Bigfoot Encounters


August 2007 Lake Tahoe, Placer County, California  
Tracks Found 18 long x 9 wide
 

I was camping last August with my nephew north of Lake Tahoe. We had been in a moderately developed campground, Crystal Peak Overlook, about 20 miles northwest of Reno NV where we live.

There my nephew made friends with another little boy and I started talking with the other boy's grandmother. She told me how her husband and son had found these Bigfoot prints that May along a creek above another near-by campground, Dog Valley Creek.

They reported that in one print they could even make out separate toe tracks. They'd told a ranger who gave them some plastic tape to mark the spot. That got me curious, so we moved camp the next day to Dog Valley, a primitive campground. This is on the dry side of the Sierras at the timberline, which is about 6,000 feet.

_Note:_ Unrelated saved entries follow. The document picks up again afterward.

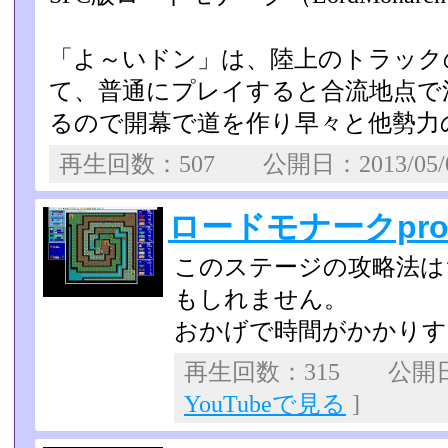
「よ～いドン」は、陸上のトラック
て、普通にプレイすると合流­地点
るので開幕で道を作り早々と他勢力
再生回数：507 公開日：2013/05
ロードモナークpro
このステージの攻略法は
もしれません。
おかげで時間がかかりす
再生回数：315 公開日：2
YouTubeで見る
]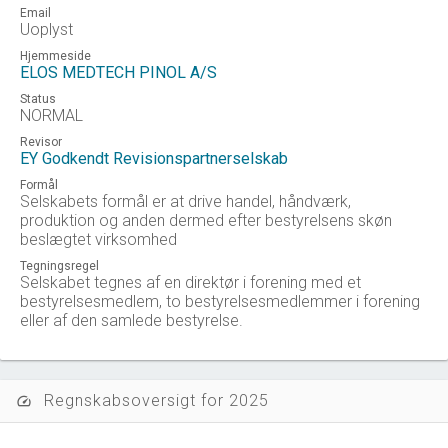
Email
Uoplyst
Hjemmeside
ELOS MEDTECH PINOL A/S
Status
NORMAL
Revisor
EY Godkendt Revisionspartnerselskab
Formål
Selskabets formål er at drive handel, håndværk,
produktion og anden dermed efter bestyrelsens skøn
beslægtet virksomhed
Tegningsregel
Selskabet tegnes af en direktør i forening med et
bestyrelsesmedlem, to bestyrelsesmedlemmer i forening
eller af den samlede bestyrelse.
Regnskabsoversigt for 2025
speed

Generally, the granite soil of the Sierras doesn't sustain much vegetation, but in this area several small streams converge to make a marshy pasture with a lot of biodiversity. We hiked up the creek that flows through the campground; it was a moderately steep climb. About a hundred yards up I spotted the bits of tape tied to sticks stuck in the ground in a particularly thick patch of trees. The forest floor was covered with pine needles but you could still see the depressed area of the prints sunk in the soil beneath leaves.

In August, when we were there, even I at over 200 lbs didn't leave a footprint, but perhaps in the May in the deep shade the ground had been muddy enough to take tracks. There were 3 prints marked out but only one was still the outline of a full foot, however I could no longer make out any separate toe impressions. It was about 18 inches long and nearly 9 wide.

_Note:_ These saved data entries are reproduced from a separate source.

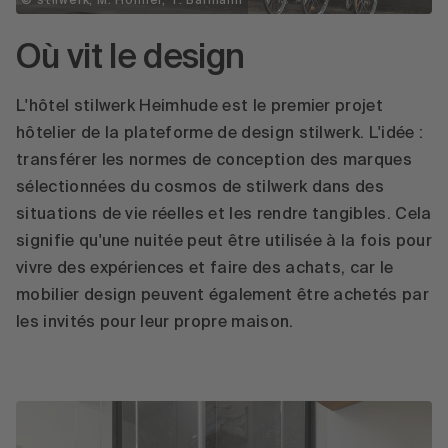
© stilwerk, M. Hohner, T. Bärmann
Où vit le design
L'hôtel stilwerk Heimhude est le premier projet
hôtelier de la plateforme de design stilwerk. L'idée :
transférer les normes de conception des marques
sélectionnées du cosmos de stilwerk dans des
situations de vie réelles et les rendre tangibles. Cela
signifie qu'une nuitée peut être utilisée à la fois pour
vivre des expériences et faire des achats, car le
mobilier design peuvent également être achetés par
les invités pour leur propre maison.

All the pictures I took came out pretty useless, only the one where I put my barefoot in the track gives you any idea of size.  The area is about 20 miles from human habitation but gets maybe a dozen people a week off-roading during June through October. The roads to the area aren't cleared in the winter so there's hardly anyone there until May.

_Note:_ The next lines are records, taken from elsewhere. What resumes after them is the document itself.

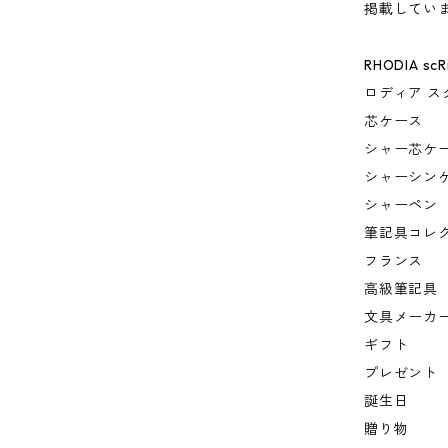
掲載してい
RHODIA scR
ロディア ス
芯ケース
シャー芯ケ
シャーシン
シャーペン
筆記具コレ
フランス
高級筆記具
文具メーカ
ギフト
プレゼント
誕生日
贈り物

The area is in the rain shadow of the high Sierra peaks so even in winter there's probably less than a couple feet of snow and it has lots of springs. I'd guess this area would have edible vegetation, if not all winter at least very early in the spring. 

This area is not to far south of the Cascade Range, where there are more sasquatch reports and might be the sort of area a species might migrate south to for the winter.

My nephew asked if the footprint could have been made by a really tall person, like a basketball player, so when I got home I did some net research. 18 inches would be a shoe size 26 many, many E's. The nearest I found was a guy 8 foot 4 who wears a 25. There are less than a dozen people in the USA that tall, and most use canes or crutches and wouldn't be up to a barefoot hike in the mountains.

I don't have a scanner but I'll see if I can find a friend to scan the one half way decent photo to you.   Yes, I did have a camera but it was a little 35mm disposable and the footprint I found is hard to make out and the markings on the measuring tape I had in one picture can't be made out at all. There may have been 3 prints but only one was clear enough to be a definite footprint.